On Tue, Oct 21, 2008 at 01​:51​:09PM +0100, Nicholas Clark wrote​:

Andreas, would you be able to work out which change in 5.8.x caused this?

Don't worry. Vincent said on IRC that it would probably be change 29916 and
he was right.

So, next question. What's the fix? It doesn't quite revert cleanly. Plus I
rather liked the elegance of it, and it should work, dammit, so what did I
(or Dave) miss?

Nicholas Clark

Change 29916 by nicholas@​nicholas-saigo on 2007/01/22 16​:26​:58

  Integrate​:
  [ 27526]
  reduce S_regrepeat_hard() callers from 3 to 1
 
  [ 27534]
  inline, then delete, S_regrepeat_hard()
 
  [ 27535]
  Restore a bit of change 27533 that change 27534 inadvertently unwound.
 
  [ 27569]
  remove idential code branch from regmatch()

Affected files ...

... //depot/maint-5.8/perl/embed.fnc#176 integrate
... //depot/maint-5.8/perl/embed.h#131 integrate
... //depot/maint-5.8/perl/proto.h#165 integrate
... //depot/maint-5.8/perl/regexec.c#68 integrate

Differences ...

==== //depot/maint-5.8/perl/embed.fnc#176 (text) ====

@​@​ -1261,7 +1261,6 @​@​
#if defined(PERL_IN_REGEXEC_C) || defined(PERL_DECL_PROT)
ERs |I32 |regmatch |NN regnode *prog
ERs |I32 |regrepeat |NN const regnode *p|I32 max
-ERs |I32 |regrepeat_hard |NN regnode *p|I32 max|NN I32 *lp
ERs |I32 |regtry |NN regexp *prog|NN char *startpos
ERs |bool |reginclass |NN const regnode *n|NN const U8 *p|NULLOK STRLEN *lenp\
  |bool do_utf8sv_is_utf8

==== //depot/maint-5.8/perl/embed.h#131 (text+w) ====

@​@​ -1291,7 +1291,6 @​@​
#if defined(PERL_CORE) || defined(PERL_EXT)

▶ _Information supplied_
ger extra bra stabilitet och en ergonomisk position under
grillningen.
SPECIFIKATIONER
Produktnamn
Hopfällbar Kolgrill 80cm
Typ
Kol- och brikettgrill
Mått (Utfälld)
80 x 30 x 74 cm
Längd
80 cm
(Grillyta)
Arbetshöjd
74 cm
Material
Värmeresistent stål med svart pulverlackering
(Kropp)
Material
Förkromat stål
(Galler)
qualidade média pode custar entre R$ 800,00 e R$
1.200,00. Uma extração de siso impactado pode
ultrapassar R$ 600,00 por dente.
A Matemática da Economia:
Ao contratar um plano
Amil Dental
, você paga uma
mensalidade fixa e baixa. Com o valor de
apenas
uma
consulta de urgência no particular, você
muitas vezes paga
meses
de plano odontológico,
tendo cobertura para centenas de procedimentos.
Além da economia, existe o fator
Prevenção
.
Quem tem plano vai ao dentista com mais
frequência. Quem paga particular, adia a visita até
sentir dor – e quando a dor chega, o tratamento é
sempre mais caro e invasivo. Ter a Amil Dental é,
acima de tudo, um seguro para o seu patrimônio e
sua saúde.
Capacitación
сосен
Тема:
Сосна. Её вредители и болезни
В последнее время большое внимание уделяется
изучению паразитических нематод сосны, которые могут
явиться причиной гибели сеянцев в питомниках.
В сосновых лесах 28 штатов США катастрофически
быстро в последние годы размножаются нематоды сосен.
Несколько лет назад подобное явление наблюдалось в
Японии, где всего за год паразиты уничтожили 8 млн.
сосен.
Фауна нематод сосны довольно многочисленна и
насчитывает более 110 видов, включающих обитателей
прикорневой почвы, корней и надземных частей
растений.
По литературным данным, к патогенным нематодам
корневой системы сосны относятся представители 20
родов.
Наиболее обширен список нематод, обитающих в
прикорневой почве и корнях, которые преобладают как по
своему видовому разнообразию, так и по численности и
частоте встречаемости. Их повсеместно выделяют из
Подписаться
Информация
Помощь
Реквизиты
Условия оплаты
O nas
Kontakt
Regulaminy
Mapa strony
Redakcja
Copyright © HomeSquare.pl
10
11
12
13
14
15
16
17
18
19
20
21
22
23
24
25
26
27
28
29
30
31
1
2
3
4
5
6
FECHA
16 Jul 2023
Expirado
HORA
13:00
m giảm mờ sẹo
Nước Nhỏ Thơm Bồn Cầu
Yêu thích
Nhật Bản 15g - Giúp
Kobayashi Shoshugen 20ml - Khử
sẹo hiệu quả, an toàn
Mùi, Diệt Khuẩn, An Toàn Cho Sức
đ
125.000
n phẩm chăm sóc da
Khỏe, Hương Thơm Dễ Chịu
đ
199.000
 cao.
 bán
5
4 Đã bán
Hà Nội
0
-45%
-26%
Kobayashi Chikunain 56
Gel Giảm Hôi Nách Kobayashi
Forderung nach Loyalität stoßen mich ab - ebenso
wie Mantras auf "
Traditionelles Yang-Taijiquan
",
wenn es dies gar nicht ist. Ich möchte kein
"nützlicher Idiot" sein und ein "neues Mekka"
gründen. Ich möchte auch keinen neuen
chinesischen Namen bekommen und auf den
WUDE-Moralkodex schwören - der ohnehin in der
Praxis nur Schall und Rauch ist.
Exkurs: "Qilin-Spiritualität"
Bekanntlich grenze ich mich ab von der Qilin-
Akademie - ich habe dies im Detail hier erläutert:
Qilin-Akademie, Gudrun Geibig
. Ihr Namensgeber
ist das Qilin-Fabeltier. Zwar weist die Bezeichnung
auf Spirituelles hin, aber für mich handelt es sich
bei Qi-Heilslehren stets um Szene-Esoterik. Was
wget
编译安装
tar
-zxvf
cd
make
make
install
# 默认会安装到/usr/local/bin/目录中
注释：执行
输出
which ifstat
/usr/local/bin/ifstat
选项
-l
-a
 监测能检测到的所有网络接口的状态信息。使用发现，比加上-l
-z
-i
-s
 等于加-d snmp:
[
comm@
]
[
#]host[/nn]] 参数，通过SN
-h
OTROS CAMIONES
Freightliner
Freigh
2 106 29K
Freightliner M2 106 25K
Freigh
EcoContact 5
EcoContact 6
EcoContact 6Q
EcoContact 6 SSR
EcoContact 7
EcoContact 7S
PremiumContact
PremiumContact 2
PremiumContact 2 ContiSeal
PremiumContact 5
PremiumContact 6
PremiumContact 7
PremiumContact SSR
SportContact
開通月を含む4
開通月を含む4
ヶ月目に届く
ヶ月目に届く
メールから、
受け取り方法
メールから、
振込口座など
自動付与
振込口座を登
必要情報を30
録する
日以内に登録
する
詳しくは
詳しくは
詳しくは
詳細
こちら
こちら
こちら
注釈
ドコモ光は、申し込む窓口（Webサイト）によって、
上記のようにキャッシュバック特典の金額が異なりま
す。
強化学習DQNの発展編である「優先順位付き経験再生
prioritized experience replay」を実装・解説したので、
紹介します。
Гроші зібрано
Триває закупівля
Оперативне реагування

▶ _Required tasks_
[a] Reproduce word for word the stretch of the Perl mailing-list excerpt from "Change 29916 by" through "branch from regmatch()".
[b] Render the stretch of the entries from their first line through the line containing "Kobayashi Shoshugen 20ml - Khử" as a Markdown table with the columns Row and Line, skipping blank lines.
The Perl mailing-list excerpt and the entries have no connection to each other.

▶ _Answers for the exercise_
[a]
Change 29916 by nicholas@​nicholas-saigo on 2007/01/22 16​:26​:58

  Integrate​:
  [ 27526]
  reduce S_regrepeat_hard() callers from 3 to 1
 
  [ 27534]
  inline, then delete, S_regrepeat_hard()
 
  [ 27535]
  Restore a bit of change 27533 that change 27534 inadvertently unwound.
 
  [ 27569]
  remove idential code branch from regmatch()

[b]
| Row | Line |
|---|---|
| 1 | ger extra bra stabilitet och en ergonomisk position under |
| 2 | grillningen. |
| 3 | SPECIFIKATIONER |
| 4 | Produktnamn |
| 5 | Hopfällbar Kolgrill 80cm |
| 6 | Typ |
| 7 | Kol- och brikettgrill |
| 8 | Mått (Utfälld) |
| 9 | 80 x 30 x 74 cm |
| 10 | Längd |
| 11 | 80 cm |
| 12 | (Grillyta) |
| 13 | Arbetshöjd |
| 14 | 74 cm |
| 15 | Material |
| 16 | Värmeresistent stål med svart pulverlackering |
| 17 | (Kropp) |
| 18 | Material |
| 19 | Förkromat stål |
| 20 | (Galler) |
| 21 | qualidade média pode custar entre R$ 800,00 e R$ |
| 22 | 1.200,00. Uma extração de siso impactado pode |
| 23 | ultrapassar R$ 600,00 por dente. |
| 24 | A Matemática da Economia: |
| 25 | Ao contratar um plano |
| 26 | Amil Dental |
| 27 | , você paga uma |
| 28 | mensalidade fixa e baixa. Com o valor de |
| 29 | apenas |
| 30 | uma |
| 31 | consulta de urgência no particular, você |
| 32 | muitas vezes paga |
| 33 | meses |
| 34 | de plano odontológico, |
| 35 | tendo cobertura para centenas de procedimentos. |
| 36 | Além da economia, existe o fator |
| 37 | Prevenção |
| 38 | . |
| 39 | Quem tem plano vai ao dentista com mais |
| 40 | frequência. Quem paga particular, adia a visita até |
| 41 | sentir dor – e quando a dor chega, o tratamento é |
| 42 | sempre mais caro e invasivo. Ter a Amil Dental é, |
| 43 | acima de tudo, um seguro para o seu patrimônio e |
| 44 | sua saúde. |
| 45 | Capacitación |
| 46 | сосен |
| 47 | Тема: |
| 48 | Сосна. Её вредители и болезни |
| 49 | В последнее время большое внимание уделяется |
| 50 | изучению паразитических нематод сосны, которые могут |
| 51 | явиться причиной гибели сеянцев в питомниках. |
| 52 | В сосновых лесах 28 штатов США катастрофически |
| 53 | быстро в последние годы размножаются нематоды сосен. |
| 54 | Несколько лет назад подобное явление наблюдалось в |
| 55 | Японии, где всего за год паразиты уничтожили 8 млн. |
| 56 | сосен. |
| 57 | Фауна нематод сосны довольно многочисленна и |
| 58 | насчитывает более 110 видов, включающих обитателей |
| 59 | прикорневой почвы, корней и надземных частей |
| 60 | растений. |
| 61 | По литературным данным, к патогенным нематодам |
| 62 | корневой системы сосны относятся представители 20 |
| 63 | родов. |
| 64 | Наиболее обширен список нематод, обитающих в |
| 65 | прикорневой почве и корнях, которые преобладают как по |
| 66 | своему видовому разнообразию, так и по численности и |
| 67 | частоте встречаемости. Их повсеместно выделяют из |
| 68 | Подписаться |
| 69 | Информация |
| 70 | Помощь |
| 71 | Реквизиты |
| 72 | Условия оплаты |
| 73 | O nas |
| 74 | Kontakt |
| 75 | Regulaminy |
| 76 | Mapa strony |
| 77 | Redakcja |
| 78 | Copyright © HomeSquare.pl |
| 79 | 10 |
| 80 | 11 |
| 81 | 12 |
| 82 | 13 |
| 83 | 14 |
| 84 | 15 |
| 85 | 16 |
| 86 | 17 |
| 87 | 18 |
| 88 | 19 |
| 89 | 20 |
| 90 | 21 |
| 91 | 22 |
| 92 | 23 |
| 93 | 24 |
| 94 | 25 |
| 95 | 26 |
| 96 | 27 |
| 97 | 28 |
| 98 | 29 |
| 99 | 30 |
| 100 | 31 |
| 101 | 1 |
| 102 | 2 |
| 103 | 3 |
| 104 | 4 |
| 105 | 5 |
| 106 | 6 |
| 107 | FECHA |
| 108 | 16 Jul 2023 |
| 109 | Expirado |
| 110 | HORA |
| 111 | 13:00 |
| 112 | m giảm mờ sẹo |
| 113 | Nước Nhỏ Thơm Bồn Cầu |
| 114 | Yêu thích |
| 115 | Nhật Bản 15g - Giúp |
| 116 | Kobayashi Shoshugen 20ml - Khử |